Wenn es darum geht, die Praxen zu bewerten, gibt es verschiedene Methoden. Bei Ehescheidungen hat sich laut Bundesgerichtshofs (Az.: XII ZR 185/08 und XII ZR 40/09) die modifizierte Ertragswertmethode durchgesetzt: Hierbei betrachtet der Gutachter zunächst den Substanzwert, der aus Sachwerten wie beispielsweise Immobilien und Grundstücken, medizinischen Geräten und Einrichtungsgegenständen besteht.
Weiterhin gilt es, den ideellen Wert einer Arztpraxis zu ermitteln, den so genannten Goodwill. Zugrunde gelegt werden hierfür die durchschnittlichen Umsätze der letzten drei Jahre, abzüglich eines angemessenen Unternehmerlohns, dieser orientiert sich am Bruttogehalt eines gleichwertig erfahrenen, angestellten Facharztes. Außerdem fließen in die Berechnung die Kosten ein, die die Niedergelassenen als Arbeitgeber haben.

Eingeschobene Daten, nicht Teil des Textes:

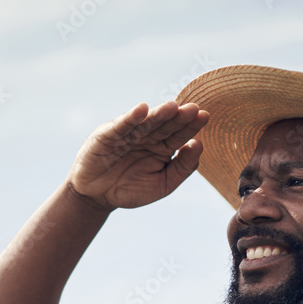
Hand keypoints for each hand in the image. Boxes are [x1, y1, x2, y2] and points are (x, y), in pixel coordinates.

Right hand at [66, 101, 209, 210]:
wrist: (97, 196)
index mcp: (163, 147)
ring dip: (159, 114)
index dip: (191, 126)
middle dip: (178, 117)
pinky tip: (142, 110)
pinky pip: (122, 125)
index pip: (180, 135)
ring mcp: (129, 134)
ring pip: (146, 123)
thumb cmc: (131, 189)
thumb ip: (183, 168)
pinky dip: (131, 118)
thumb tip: (199, 145)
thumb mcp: (163, 184)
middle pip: (166, 125)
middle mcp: (148, 137)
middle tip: (193, 109)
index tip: (205, 116)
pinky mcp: (109, 134)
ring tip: (172, 107)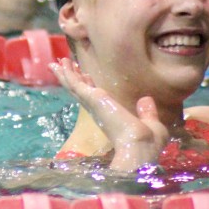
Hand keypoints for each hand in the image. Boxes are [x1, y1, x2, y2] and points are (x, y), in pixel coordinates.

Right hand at [50, 58, 167, 170]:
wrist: (140, 146)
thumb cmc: (148, 141)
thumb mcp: (152, 124)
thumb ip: (148, 112)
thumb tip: (146, 101)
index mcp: (111, 117)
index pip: (96, 98)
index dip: (90, 86)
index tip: (85, 75)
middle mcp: (98, 111)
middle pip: (80, 92)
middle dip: (72, 79)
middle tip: (63, 67)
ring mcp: (93, 104)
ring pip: (74, 86)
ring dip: (66, 74)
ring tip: (57, 62)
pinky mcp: (91, 98)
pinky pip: (75, 84)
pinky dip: (68, 74)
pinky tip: (63, 64)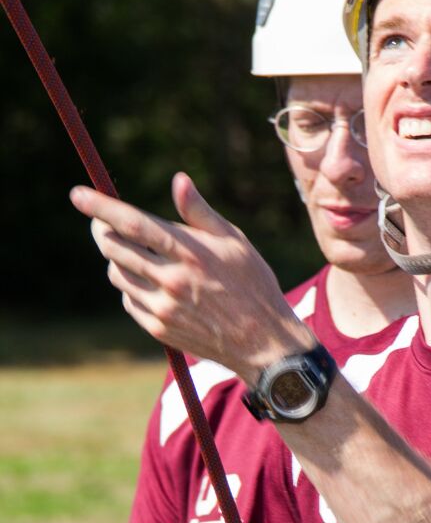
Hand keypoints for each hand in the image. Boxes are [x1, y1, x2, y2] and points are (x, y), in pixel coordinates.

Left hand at [69, 173, 311, 376]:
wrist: (262, 342)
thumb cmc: (253, 284)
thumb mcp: (234, 241)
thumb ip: (199, 212)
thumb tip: (178, 180)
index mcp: (190, 253)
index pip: (134, 224)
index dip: (101, 207)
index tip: (77, 195)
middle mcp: (172, 281)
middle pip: (115, 248)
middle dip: (102, 230)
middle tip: (104, 223)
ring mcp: (163, 308)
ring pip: (118, 275)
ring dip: (117, 259)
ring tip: (135, 254)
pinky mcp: (159, 329)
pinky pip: (129, 301)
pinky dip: (131, 287)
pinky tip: (150, 283)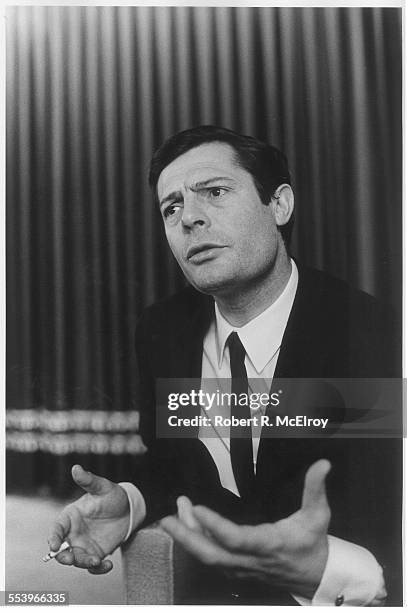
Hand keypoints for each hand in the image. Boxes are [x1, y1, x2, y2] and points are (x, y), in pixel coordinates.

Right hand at [48, 465, 130, 573]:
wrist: (129, 509)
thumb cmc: (112, 495)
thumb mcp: (102, 487)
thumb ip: (88, 481)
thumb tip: (76, 468)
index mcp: (71, 516)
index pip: (57, 528)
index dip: (53, 537)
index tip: (54, 545)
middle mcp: (74, 533)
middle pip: (61, 549)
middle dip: (62, 557)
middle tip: (70, 559)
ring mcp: (84, 545)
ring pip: (76, 560)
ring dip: (83, 563)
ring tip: (97, 561)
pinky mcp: (96, 554)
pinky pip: (92, 566)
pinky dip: (98, 569)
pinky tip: (108, 565)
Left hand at [160, 459, 330, 598]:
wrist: (314, 576)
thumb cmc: (313, 543)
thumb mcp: (318, 515)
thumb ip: (315, 488)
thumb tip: (323, 464)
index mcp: (269, 544)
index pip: (237, 539)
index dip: (215, 526)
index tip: (197, 508)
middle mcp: (250, 559)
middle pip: (211, 554)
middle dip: (186, 537)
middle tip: (167, 518)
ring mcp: (240, 567)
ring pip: (207, 557)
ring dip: (187, 536)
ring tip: (174, 513)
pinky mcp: (235, 569)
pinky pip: (210, 558)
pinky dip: (195, 542)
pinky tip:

„Die Praxis soll so bewertet werden, als würde sie ein anderer Arzt übernehmen und zukünftig damit wirtschaften“, erläutert Schmidt. Er weist allerdings darauf hin, dass es sich bei dem Berechnungsmodell um reine Theorie handelt. Denn ob sich für den ermittelten Verkehrswert tatsächlich ein Nachfolger findet, bleibt unberücksichtigt.
Kompliziert wird es für die Richter dann, wenn Aspekte ins Spiel kommen, die mit der Person des Arztes oder der Ärztin zusammenhängen: Welches Ansehen hat der Praxisinhaber im Laufe der Zeit erworben? Wie ist es um sein medizinisches Know-how und sein unternehmerisches Geschick bestellt? Und nicht zuletzt haben sowohl die Struktur des Patientenstamms und des Mitarbeiter-Teams als auch die Konkurrenz-Situation am Standort Einfluss auf die Bemessung des Verkehrswertes.
„Diese immateriellen Faktoren können den Wert der Praxis deutlich steigern – und damit auch die Summe des Zugewinnausgleichs erhöhen. Um die finanziellen Mittel dafür aufzubringen, müssen Ärztinnen und Ärzte im schlimmsten Fall ihre Praxis veräußern“, warnt der Rechtsanwalt. Und das sogar relativ schnell, denn die Zahlung an den Ex wird bei Rechtskraft der Scheidung sofort fällig.
Kurz gesagt: Ohne Ehevertrag kann eine Scheidung die Existenz des Mediziners gefährden.
Bei Gemeinschaftspraxen und Medizinischen Versorgungszentren wird im Prinzip genauso verfahren. Hier geht es um die jeweiligen Geschäftsanteile des Freiberuflers, die in die Berechnung des Zugewinns einfließen. Um den Wert dieser Anteile zu bemessen, kommen häufig Sachverständige zum Einsatz.
Viele Gesellschaftsverträge beinhalten allerdings Vertragsklauseln, die die Gesellschafter zum Abschluss eines Ehevertrages verpflichten. Auch hier gilt: Hat der Gesellschafter keine entsprechende Vereinbarung geschlossen, zählt sein Unternehmensanteil zum Zugewinn.
Aber auch ohne Ehevertrag haben getrennte Paare die Möglichkeit, sich außergerichtlich zu einigen. In diesem Fall wird eine Scheidungsfolgevereinbarung geschlossen, sozusagen ein verspäteter Ehevertrag. Dies ist zu jedem Zeitpunkt während der Ehe möglich, auch noch im ersten Jahr nach der Trennung.
In diesem Vertrag kann festgelegt werden, dass die Praxis beim Zugewinn komplett außen vor bleibt. Ebenso wie im Ehevertrag sind hier aber auch individuelle Lösungen möglich. So kann der Zugewinn beispielsweise auf bestimmte Sachwerte beschränkt werden. Oder die Parteien vereinbaren einen maximalen Ausgleichsbetrag oder eine Zahlungs-Stundung.